[Material provided Boundary: Start]
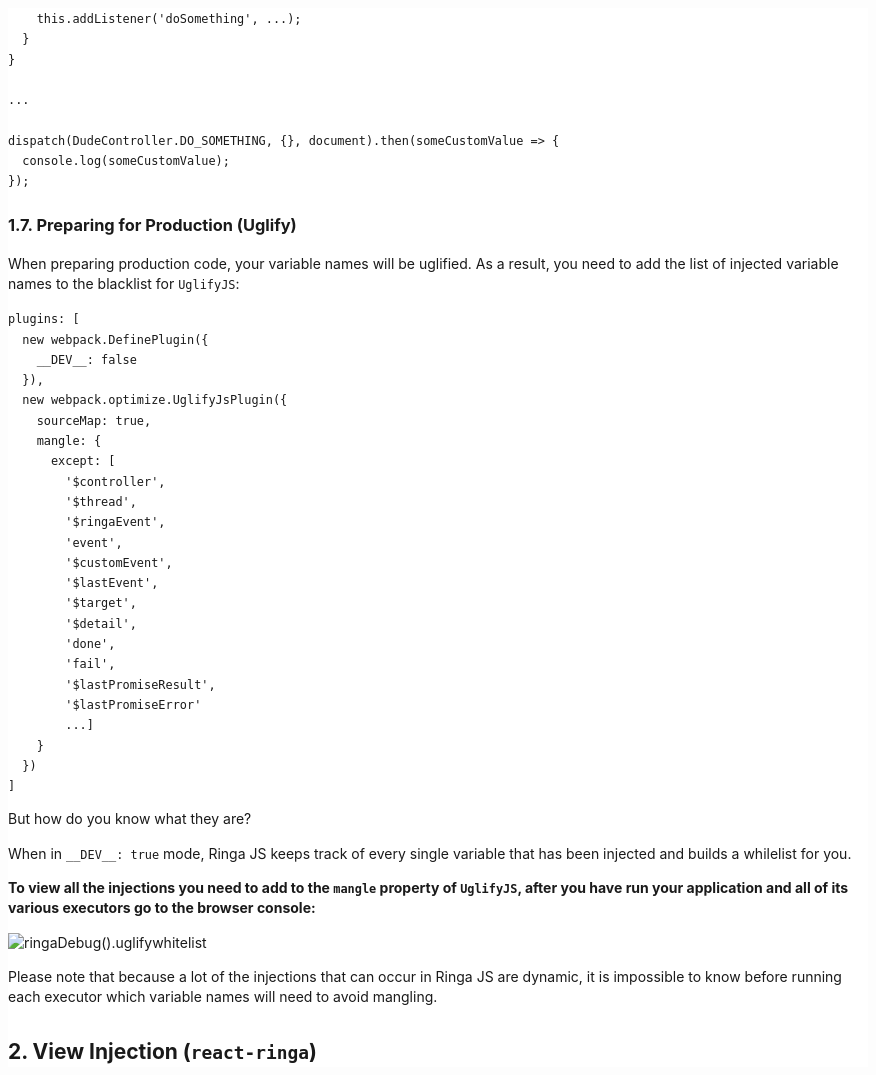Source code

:         this.addListener('doSomething', ...);
      }
    }
    
    ...
    
    dispatch(DudeController.DO_SOMETHING, {}, document).then(someCustomValue => {
      console.log(someCustomValue);
    });
    
### 1.7. Preparing for Production (Uglify)

When preparing production code, your variable names will be uglified. As a result, you need to add the list of injected variable names to the blacklist for `UglifyJS`:

    plugins: [
      new webpack.DefinePlugin({
        __DEV__: false
      }),
      new webpack.optimize.UglifyJsPlugin({
        sourceMap: true,
        mangle: {
          except: [
            '$controller',
            '$thread',
            '$ringaEvent',
            'event',
            '$customEvent',
            '$lastEvent',
            '$target',
            '$detail',
            'done',
            'fail',
            '$lastPromiseResult',
            '$lastPromiseError'
            ...]
        }
      })
    ]
    
But how do you know what they are?

When in `__DEV__: true` mode, Ringa JS keeps track of every single variable that has been injected and builds a whilelist for you.

**To view all the injections you need to add to the `mangle` property of `UglifyJS`, after you have run your application and all of its various executors go to the browser console:**

<img src="/img/uglifywhitelist.png" alt="ringaDebug().uglifywhitelist" style="width: 100%;"/>

Please note that because a lot of the injections that can occur in Ringa JS are dynamic, it is impossible to know before running each executor which variable names will need to avoid mangling.

## 2. View Injection (`react-ringa`)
[Material provided Boundary: End]
▸ Exercise goal
Exclude the pictures and transcribe all of the entries exactly.

▸ Written solution
Source code

:         this.addListener('doSomething', ...);
      }
    }
    
    ...
    
    dispatch(DudeController.DO_SOMETHING, {}, document).then(someCustomValue => {
      console.log(someCustomValue);
    });
    
### 1.7. Preparing for Production (Uglify)

When preparing production code, your variable names will be uglified. As a result, you need to add the list of injected variable names to the blacklist for `UglifyJS`:

    plugins: [
      new webpack.DefinePlugin({
        __DEV__: false
      }),
      new webpack.optimize.UglifyJsPlugin({
        sourceMap: true,
        mangle: {
          except: [
            '$controller',
            '$thread',
            '$ringaEvent',
            'event',
            '$customEvent',
            '$lastEvent',
            '$target',
            '$detail',
            'done',
            'fail',
            '$lastPromiseResult',
            '$lastPromiseError'
            ...]
        }
      })
    ]
    
But how do you know what they are?

When in `__DEV__: true` mode, Ringa JS keeps track of every single variable that has been injected and builds a whilelist for you.

**To view all the injections you need to add to the `mangle` property of `UglifyJS`, after you have run your application and all of its various executors go to the browser console:**

<img src="/img/uglifywhitelist.png" alt="ringaDebug().uglifywhitelist" style="width: 100%;"/>

Please note that because a lot of the injections that can occur in Ringa JS are dynamic, it is impossible to know before running each executor which variable names will need to avoid mangling.

## 2. View Injection (`react-ringa`)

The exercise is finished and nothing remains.